→ **과제**:
아래 데이터에서 "series"라는 단어가 들어 있는 줄만 모두 추려서 옮겨 적으세요. 대소문자를 구분해야 합니다.

→ **과제 데이터**:
▼
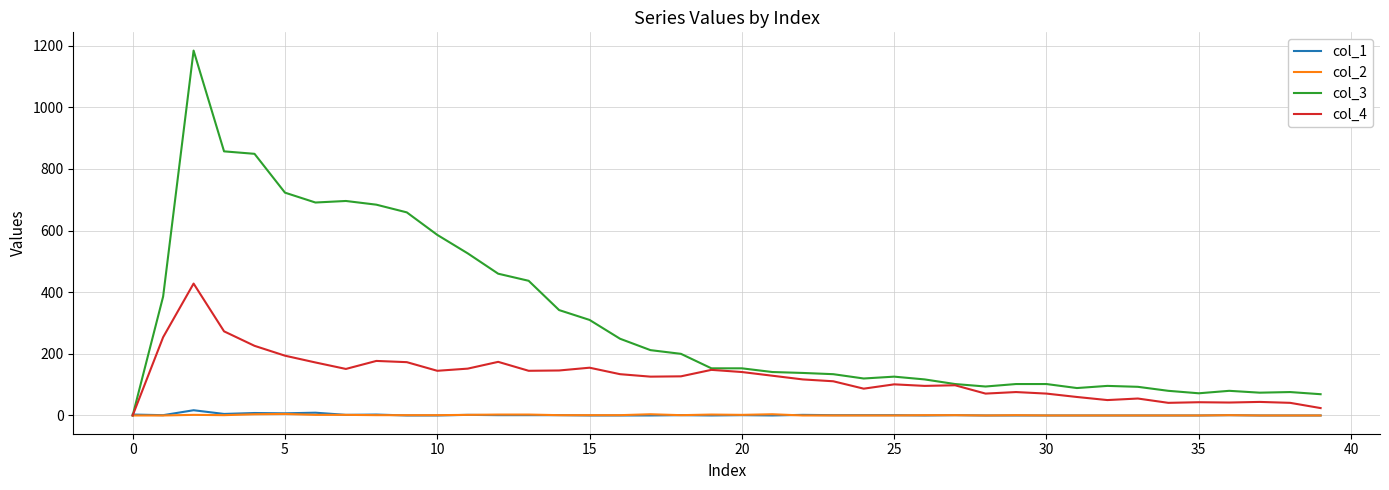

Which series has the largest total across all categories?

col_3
▲
▼
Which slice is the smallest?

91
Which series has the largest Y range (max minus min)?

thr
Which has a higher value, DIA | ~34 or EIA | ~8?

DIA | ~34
▲
→ **문제 풀이**:
Which series has the largest total across all categories?
Which series has the largest Y range (max minus min)?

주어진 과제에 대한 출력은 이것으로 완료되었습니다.